## Estratto del testo
────────────────────

Questo è successo martedì 28 ottobre 2025: con pesi diversi le periferie sono tornate sulle pagine di cronaca, in Brasile e a Napoli. Da una parte una violenta operazione militare, dall’altra una interessante intervista che ha suscitato un cacofonico coro di commenti, tra l’altro molto classicisti. In entrambi i casi, tutti a giudicare, a sfottere e a lavarsene le mani.
L’ultima immagine che conservo del complexo di Alemão è quella di un bambino che da solo giocava a pallone, in un campo di calcio, molto rudimentale. Il campo aveva una scritta: il re è nato qui. Il riferimento era al giocatore di calcio Adriano Leite Ribeiro, attaccante, grande animale calcistico (secondo la nota definizione di Ibrahimovic), orfano di padre che morì per infarto a 44 anni, ma nell’anamnesi andavano aggiunti i problemi psichici dovuti alla dipendenza dall’alcol. Bene, quel bambino, in nome di o rey, correva da solo per tutto il campo, dopo il tramonto, e calciava e tirava pallonate così pesanti che rimbombava tutto il barrio, sembravano colpi d’arma da fuoco. Avevo chiesto a uno dei medici che cosa facesse lì a quell’ora, da solo, testardo e strafottente. Mi rispose: sta combattendo contro le statistiche che l’hanno già condannato a diventare un narcotrafficante, un fenomeno da baraccone, un prodotto trash, uno con poca scolarizzazione che appena uscito viene preso in giro. Mi ricordo che l’ho fotografato, poi ho fatto anche un video ma sono stato circondato da alcuni ragazzi dai capelli rossi, ho dovuto cancellare tutto, ho sentito nella mia testa qualcosa di rotto, un rumore di piatti e bicchiere caduti per terra.

────────────────────

## Dati archiviati
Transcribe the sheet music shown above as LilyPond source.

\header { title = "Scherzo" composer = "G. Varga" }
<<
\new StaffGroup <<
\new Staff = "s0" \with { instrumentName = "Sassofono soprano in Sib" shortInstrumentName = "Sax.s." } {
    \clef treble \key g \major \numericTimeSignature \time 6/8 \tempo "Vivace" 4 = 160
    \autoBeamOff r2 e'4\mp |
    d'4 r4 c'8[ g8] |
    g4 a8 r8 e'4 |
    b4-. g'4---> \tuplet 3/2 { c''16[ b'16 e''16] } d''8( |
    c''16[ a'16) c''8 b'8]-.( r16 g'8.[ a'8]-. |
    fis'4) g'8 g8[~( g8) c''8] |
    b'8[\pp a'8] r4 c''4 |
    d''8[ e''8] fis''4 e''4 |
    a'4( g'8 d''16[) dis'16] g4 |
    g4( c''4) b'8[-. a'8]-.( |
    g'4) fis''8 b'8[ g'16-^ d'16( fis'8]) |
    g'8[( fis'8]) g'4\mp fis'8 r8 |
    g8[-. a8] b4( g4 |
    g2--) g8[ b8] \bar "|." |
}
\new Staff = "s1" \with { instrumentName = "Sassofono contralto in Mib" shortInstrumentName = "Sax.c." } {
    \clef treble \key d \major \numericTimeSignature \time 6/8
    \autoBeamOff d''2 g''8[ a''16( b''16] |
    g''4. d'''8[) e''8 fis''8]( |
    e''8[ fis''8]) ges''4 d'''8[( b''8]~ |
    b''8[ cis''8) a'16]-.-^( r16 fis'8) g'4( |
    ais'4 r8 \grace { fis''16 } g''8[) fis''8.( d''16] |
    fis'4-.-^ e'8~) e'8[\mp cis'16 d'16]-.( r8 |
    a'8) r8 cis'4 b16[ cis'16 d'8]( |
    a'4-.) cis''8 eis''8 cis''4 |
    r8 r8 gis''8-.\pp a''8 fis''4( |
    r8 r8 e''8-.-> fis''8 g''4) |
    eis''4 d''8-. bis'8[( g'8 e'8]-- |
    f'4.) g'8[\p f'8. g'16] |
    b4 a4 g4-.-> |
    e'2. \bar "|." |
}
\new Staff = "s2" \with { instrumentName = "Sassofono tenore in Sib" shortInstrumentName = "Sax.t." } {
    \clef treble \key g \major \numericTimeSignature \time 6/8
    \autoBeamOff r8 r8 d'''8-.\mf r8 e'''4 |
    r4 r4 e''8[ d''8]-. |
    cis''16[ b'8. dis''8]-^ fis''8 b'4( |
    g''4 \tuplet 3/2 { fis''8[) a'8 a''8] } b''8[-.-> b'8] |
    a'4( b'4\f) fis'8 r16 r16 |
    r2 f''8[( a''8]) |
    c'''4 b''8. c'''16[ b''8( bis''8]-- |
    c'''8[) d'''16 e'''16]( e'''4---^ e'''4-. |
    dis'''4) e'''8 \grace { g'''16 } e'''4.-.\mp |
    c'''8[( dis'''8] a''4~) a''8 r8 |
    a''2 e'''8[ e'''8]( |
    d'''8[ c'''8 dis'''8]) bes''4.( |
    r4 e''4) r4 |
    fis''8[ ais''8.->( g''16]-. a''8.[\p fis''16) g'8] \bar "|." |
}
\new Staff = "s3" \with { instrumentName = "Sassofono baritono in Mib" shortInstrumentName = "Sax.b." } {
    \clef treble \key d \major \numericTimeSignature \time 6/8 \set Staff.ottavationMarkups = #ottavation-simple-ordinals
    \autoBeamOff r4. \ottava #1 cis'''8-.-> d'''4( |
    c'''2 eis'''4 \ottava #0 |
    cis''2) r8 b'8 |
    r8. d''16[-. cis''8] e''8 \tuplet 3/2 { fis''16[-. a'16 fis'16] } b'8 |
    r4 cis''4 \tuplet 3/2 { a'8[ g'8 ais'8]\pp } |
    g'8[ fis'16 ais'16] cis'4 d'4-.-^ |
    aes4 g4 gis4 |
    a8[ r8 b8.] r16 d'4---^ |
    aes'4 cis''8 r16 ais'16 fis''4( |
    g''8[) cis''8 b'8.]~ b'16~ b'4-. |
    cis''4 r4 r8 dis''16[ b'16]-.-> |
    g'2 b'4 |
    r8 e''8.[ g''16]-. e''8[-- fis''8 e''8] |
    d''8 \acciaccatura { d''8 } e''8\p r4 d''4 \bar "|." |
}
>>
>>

────────────────────

## Consegna
Ritrascriva alla lettera il passo dell'estratto sulle periferie, cominciando da "Questo è successo" e finendo con "lavarsene le mani.".

## Risposta
Questo è successo martedì 28 ottobre 2025: con pesi diversi le periferie sono tornate sulle pagine di cronaca, in Brasile e a Napoli. Da una parte una violenta operazione militare, dall’altra una interessante intervista che ha suscitato un cacofonico coro di commenti, tra l’altro molto classicisti. In entrambi i casi, tutti a giudicare, a sfottere e a lavarsene le mani.